PROBLEM DESCRIPTION ::
After finding the line with "Construir bancas práticas" in the entries below, retype exactly each line from there through the line with "Cadastrar projetos avulsos", including that final line.

RECORDS SUPPLIED ::
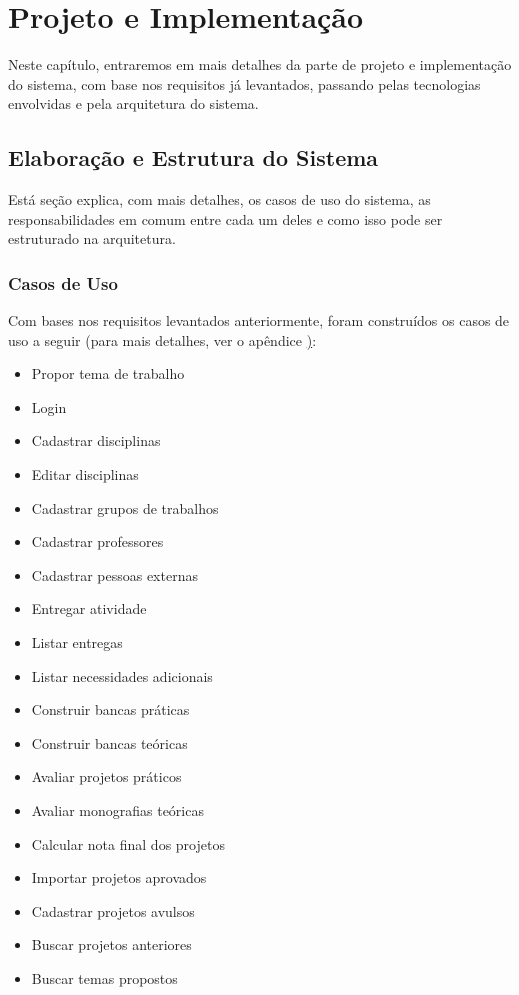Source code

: \chapter{Projeto e Implementação}
Neste capítulo, entraremos em mais detalhes da parte de projeto e implementação do sistema, com base nos requisitos já levantados, passando pelas tecnologias envolvidas e pela arquitetura do sistema.

\section{Elaboração e Estrutura do Sistema}
Está seção explica, com mais detalhes, os casos de uso do sistema, as responsabilidades em comum entre cada um deles e como isso pode ser estruturado na arquitetura.

\subsection{Casos de Uso}
Com bases nos requisitos levantados anteriormente, foram construídos os casos de uso a seguir (para mais detalhes, ver o apêndice \href{chap:use-case-appendix}):

\begin{itemize}
    \item Propor tema de trabalho
    \item Login
    \item Cadastrar disciplinas
    \item Editar disciplinas
    \item Cadastrar grupos de trabalhos
    \item Cadastrar professores
    \item Cadastrar pessoas externas
    \item Entregar atividade
    \item Listar entregas
    \item Listar necessidades adicionais
    \item Construir bancas práticas
    \item Construir bancas teóricas
    \item Avaliar projetos práticos
    \item Avaliar monografias teóricas
    \item Calcular nota final dos projetos
    \item Importar projetos aprovados
    \item Cadastrar projetos avulsos
    \item Buscar projetos anteriores
    \item Buscar temas propostos
\end{itemize}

YOUR SOLUTION ::
    \item Construir bancas práticas
    \item Construir bancas teóricas
    \item Avaliar projetos práticos
    \item Avaliar monografias teóricas
    \item Calcular nota final dos projetos
    \item Importar projetos aprovados
    \item Cadastrar projetos avulsos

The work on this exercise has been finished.